And to be out there today playing with Phil Mickelson and Davis Love and David Duval, all world-class players, and to be a part of that, wearing a team uniform, carrying a red, white and blue golf bag, it was a pretty awesome feeling.
Q. And how did you do in the Ping-Pong match last night?
DAVID TOMS: I didn't even get involved. I don't know that -- we have some pretty competitive guys on our team, as you well know. And I don't think they ever gave up the table to let anybody else play. They were having some knockdown dragouts. I told Amy Mickelson, hope that she didn't hit her belly on the corner of the table, she was so into it. It was fun watching it. I just kind of sat back and took everything in. That's kind of my personality, anyway. I kind of watch and learn and just see and experience it. If I was right there in a Ping-Pong match I'd miss out something that was going on at the Play Station over in the corner. But if you're back on the couch listening to music and drinking a cold beer and just seeing everything, you can take it all in.
Q. First time here at the Belfry, did you know about the 10th hole and are you a little disappointed it's not what you were led --?
DAVID TOMS: A little disappointed, because I watched so many shots over the years on that hole. And the way it was set up today, where the tee box was, and the way the wind was, it would be the stupidest shot in the world for me to try to hit it on the green. There was no way. So -- with the conditions we had today, I think -- I don't know there would be a circumstance where I would actually try to hit it on the green.
Q. You made birdie there today, didn't you?
DAVID TOMS: No, I did not. I hit it up 20 feet and missed the put. We had four guys, all laid up, and three of the four guys made birdie. And I just barely missed. I think that would be the smart play, hit the ball out in the fairway, hit your wedge up there and try to hit it close and try to make it.
Q. Do you think it takes a really good match play hole and makes it a mundane hole now?
DAVID TOMS: Yes, it's just a typical, short par-4, where you hit an iron off the tee and then a wedge to the green.

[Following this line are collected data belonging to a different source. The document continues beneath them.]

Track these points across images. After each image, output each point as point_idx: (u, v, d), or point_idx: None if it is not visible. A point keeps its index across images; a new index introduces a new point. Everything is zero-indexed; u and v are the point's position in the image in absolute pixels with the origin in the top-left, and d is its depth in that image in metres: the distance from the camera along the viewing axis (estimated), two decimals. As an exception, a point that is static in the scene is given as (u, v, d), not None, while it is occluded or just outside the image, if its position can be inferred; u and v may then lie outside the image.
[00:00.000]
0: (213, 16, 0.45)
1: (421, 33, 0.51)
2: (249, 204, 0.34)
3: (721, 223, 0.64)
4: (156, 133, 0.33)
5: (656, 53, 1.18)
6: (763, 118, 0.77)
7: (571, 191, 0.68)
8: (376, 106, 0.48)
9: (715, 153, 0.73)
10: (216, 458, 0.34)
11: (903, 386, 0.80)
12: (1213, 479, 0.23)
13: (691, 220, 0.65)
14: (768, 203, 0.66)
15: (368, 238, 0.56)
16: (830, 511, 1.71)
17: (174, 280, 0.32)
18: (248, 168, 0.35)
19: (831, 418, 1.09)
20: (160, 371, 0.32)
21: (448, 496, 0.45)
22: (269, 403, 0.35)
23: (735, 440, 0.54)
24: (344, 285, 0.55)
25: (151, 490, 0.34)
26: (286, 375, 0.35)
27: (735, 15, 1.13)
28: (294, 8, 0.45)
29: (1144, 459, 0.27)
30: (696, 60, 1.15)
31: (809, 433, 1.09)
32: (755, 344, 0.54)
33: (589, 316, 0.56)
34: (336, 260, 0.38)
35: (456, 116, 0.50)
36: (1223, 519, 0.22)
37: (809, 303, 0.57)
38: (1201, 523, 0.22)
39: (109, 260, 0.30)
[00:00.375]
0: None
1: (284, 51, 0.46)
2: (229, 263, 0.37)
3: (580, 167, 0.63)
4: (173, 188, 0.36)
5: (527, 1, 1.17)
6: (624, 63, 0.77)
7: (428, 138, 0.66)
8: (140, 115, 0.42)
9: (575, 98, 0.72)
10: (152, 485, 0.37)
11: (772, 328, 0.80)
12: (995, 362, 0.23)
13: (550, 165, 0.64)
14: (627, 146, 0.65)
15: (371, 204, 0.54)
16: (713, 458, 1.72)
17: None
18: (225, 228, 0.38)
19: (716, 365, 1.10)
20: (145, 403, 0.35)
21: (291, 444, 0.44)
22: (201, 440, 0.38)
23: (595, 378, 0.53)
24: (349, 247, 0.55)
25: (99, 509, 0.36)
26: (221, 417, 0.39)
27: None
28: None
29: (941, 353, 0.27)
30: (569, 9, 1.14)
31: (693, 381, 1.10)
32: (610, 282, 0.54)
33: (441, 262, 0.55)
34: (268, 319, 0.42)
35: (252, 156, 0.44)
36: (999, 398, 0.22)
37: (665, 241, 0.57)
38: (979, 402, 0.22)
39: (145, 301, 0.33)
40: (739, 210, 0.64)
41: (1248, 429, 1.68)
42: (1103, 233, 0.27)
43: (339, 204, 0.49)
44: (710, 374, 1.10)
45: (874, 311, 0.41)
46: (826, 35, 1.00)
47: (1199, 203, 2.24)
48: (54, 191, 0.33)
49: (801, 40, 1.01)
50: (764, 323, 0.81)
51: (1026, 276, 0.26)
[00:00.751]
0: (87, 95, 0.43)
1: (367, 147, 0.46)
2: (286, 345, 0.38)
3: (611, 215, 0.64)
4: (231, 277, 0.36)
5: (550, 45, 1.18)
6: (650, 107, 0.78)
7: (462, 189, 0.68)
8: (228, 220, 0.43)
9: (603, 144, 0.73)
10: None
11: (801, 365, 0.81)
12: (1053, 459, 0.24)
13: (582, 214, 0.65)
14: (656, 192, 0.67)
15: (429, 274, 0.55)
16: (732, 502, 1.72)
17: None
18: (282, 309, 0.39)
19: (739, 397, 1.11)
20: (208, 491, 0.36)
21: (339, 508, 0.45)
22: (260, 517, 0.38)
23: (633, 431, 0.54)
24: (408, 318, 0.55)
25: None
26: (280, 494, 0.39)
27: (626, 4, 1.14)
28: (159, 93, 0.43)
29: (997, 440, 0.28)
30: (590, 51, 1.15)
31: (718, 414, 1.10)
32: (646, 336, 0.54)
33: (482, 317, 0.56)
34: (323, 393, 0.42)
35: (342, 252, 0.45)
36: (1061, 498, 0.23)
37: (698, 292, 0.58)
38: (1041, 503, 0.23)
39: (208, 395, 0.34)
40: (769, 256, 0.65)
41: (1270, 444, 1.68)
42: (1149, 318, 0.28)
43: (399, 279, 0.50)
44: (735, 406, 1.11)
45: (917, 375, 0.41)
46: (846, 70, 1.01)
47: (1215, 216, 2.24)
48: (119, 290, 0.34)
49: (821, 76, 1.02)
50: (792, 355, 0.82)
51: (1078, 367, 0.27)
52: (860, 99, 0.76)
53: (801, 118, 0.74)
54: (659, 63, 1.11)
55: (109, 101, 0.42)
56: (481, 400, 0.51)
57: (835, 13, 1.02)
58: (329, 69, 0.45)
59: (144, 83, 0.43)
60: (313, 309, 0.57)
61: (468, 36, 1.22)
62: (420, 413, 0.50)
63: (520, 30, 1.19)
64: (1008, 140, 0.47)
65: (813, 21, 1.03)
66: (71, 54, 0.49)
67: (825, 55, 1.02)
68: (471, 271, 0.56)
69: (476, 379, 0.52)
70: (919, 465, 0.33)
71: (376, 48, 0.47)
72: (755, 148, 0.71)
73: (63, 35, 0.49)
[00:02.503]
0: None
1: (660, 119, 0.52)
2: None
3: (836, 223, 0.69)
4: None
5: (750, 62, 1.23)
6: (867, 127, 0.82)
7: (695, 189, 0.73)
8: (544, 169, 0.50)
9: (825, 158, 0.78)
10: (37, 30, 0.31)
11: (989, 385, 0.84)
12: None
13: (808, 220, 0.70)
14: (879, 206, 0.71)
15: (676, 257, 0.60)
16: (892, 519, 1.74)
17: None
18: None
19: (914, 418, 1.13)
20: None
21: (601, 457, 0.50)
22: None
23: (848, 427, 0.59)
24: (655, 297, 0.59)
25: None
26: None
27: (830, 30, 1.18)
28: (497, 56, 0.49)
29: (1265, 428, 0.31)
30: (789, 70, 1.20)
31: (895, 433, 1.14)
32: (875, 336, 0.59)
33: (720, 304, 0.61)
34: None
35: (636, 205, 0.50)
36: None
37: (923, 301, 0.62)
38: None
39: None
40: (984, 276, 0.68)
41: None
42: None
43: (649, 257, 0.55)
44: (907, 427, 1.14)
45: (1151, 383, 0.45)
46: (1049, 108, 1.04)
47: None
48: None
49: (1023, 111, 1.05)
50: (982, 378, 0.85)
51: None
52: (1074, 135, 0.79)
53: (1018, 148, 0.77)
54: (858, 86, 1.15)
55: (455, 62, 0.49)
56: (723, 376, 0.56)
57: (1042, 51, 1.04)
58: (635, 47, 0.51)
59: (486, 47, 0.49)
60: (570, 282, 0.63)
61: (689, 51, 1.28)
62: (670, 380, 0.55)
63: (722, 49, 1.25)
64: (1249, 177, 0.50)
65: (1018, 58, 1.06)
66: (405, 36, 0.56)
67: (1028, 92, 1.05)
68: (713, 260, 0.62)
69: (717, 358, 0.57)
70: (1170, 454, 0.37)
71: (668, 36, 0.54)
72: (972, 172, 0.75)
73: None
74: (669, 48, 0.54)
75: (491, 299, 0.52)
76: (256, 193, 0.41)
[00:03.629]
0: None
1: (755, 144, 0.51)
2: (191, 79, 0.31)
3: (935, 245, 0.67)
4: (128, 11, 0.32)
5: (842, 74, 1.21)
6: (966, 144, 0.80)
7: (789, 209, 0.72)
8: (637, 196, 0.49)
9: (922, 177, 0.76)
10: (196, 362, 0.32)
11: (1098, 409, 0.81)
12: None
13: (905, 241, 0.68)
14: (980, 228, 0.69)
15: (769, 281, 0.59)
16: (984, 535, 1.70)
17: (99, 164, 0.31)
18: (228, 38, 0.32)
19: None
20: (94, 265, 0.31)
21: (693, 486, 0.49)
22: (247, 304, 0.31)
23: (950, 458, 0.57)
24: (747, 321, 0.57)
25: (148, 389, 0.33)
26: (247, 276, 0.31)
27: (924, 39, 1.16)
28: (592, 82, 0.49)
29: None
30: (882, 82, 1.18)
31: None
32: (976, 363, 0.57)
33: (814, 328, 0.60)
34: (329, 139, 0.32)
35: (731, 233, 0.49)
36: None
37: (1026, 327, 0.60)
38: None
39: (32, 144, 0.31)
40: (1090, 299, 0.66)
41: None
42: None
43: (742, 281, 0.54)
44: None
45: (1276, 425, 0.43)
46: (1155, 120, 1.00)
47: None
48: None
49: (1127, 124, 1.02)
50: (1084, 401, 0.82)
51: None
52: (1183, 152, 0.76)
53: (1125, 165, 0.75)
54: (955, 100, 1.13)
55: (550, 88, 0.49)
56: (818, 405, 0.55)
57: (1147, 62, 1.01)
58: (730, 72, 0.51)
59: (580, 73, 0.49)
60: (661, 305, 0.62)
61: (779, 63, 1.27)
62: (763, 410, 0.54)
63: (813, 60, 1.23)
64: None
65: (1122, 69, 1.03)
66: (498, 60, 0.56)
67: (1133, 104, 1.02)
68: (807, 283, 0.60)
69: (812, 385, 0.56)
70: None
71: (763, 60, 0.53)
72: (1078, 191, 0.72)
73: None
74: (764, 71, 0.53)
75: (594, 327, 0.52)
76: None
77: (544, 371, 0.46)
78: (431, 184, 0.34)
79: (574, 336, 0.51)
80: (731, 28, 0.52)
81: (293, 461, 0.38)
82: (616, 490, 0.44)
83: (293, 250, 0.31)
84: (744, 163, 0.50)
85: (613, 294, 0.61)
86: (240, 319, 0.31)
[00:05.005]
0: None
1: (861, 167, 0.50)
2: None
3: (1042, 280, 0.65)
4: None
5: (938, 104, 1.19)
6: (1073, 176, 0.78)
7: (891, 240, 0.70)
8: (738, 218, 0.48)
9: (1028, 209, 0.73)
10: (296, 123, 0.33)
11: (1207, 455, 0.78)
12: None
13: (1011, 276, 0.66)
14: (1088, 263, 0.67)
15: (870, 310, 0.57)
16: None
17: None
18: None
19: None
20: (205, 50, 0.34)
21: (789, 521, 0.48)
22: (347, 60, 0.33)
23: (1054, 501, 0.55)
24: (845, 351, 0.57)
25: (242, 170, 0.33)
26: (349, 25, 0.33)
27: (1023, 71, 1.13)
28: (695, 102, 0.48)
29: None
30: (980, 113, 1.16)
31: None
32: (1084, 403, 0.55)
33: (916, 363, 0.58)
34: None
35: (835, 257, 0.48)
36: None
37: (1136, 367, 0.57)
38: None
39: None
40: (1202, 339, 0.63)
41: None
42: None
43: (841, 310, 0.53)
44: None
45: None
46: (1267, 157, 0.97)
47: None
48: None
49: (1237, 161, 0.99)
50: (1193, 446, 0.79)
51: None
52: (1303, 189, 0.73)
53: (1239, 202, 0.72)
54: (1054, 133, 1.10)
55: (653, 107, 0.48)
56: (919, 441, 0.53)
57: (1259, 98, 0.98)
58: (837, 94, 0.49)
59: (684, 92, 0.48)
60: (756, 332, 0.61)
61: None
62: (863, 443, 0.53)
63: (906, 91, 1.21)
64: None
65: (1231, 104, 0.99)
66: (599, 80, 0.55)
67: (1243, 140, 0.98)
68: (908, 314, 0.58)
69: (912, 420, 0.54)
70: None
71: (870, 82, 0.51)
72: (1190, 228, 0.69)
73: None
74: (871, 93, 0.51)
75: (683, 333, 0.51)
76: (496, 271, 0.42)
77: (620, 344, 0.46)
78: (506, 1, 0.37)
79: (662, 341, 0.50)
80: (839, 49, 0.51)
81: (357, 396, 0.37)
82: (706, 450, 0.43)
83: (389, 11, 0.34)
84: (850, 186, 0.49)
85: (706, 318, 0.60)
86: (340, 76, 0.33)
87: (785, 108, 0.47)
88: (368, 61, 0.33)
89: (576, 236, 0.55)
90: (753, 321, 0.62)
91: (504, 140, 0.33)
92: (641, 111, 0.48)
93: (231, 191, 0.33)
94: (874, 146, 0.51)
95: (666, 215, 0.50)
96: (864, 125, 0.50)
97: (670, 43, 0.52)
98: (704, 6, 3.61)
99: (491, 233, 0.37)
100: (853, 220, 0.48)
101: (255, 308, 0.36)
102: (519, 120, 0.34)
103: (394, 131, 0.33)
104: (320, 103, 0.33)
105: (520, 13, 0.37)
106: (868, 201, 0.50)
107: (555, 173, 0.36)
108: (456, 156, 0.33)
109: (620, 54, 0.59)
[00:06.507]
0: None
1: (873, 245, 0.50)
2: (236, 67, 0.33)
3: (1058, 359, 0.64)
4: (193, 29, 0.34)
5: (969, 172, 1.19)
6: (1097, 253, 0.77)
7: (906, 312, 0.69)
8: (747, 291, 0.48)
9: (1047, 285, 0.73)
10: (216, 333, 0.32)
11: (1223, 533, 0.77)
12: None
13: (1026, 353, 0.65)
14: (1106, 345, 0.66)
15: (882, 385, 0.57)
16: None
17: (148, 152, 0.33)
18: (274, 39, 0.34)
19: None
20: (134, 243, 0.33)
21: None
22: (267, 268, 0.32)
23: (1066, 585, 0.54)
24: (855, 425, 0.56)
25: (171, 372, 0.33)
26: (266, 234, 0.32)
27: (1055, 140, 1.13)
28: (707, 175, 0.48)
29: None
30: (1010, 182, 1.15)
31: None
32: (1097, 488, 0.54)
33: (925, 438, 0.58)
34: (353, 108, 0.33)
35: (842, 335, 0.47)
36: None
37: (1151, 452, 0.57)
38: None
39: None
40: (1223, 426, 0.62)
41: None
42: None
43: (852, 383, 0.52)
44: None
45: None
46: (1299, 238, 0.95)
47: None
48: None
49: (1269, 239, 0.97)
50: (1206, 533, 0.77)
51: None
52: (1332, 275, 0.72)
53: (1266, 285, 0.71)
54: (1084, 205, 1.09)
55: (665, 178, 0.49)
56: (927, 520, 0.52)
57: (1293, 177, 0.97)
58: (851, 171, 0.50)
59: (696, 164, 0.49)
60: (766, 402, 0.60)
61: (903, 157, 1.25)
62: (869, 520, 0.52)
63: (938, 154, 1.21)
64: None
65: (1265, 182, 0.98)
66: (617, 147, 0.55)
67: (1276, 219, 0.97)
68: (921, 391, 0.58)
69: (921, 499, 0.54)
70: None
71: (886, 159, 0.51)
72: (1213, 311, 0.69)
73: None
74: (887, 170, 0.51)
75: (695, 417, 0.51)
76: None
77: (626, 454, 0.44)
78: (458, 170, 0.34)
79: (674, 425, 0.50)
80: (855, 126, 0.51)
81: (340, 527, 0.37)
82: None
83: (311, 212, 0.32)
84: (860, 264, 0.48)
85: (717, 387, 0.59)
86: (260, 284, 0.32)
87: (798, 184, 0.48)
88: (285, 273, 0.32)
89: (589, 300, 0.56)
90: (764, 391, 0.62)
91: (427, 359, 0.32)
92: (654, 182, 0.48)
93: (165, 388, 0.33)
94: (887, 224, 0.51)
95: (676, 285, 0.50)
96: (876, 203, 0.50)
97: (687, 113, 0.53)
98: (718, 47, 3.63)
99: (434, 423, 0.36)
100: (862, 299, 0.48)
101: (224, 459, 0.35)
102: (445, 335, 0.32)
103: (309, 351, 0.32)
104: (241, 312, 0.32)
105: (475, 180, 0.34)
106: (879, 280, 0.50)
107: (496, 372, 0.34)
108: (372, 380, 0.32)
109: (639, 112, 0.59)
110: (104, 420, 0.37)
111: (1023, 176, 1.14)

The way it was set up today I don't think it would be smart at all -- I don't know what circumstance it would be, maybe you were way up and you had your partner in the fairway and best ball or you were way down and you had to make something happen, but you still would have to get lucky to have a decent chance to make an eagle. I just don't think there would be many eagles made, if everybody went for the green. I don't know how many out of 24 -- well, in singles matches in all 24 guys went for the green, I don't know that would be one of them. And if there was one made, it would be a lucky bounce off the tree on the right. With the wind direction we had today I don't know how you would hit a shot that didn't hit the tree that would go on the green. I just wouldn't see that happening.
Q. Mickelson laid up?
DAVID TOMS: Yeah, he did. Yeah, he laid up. That was a smart play.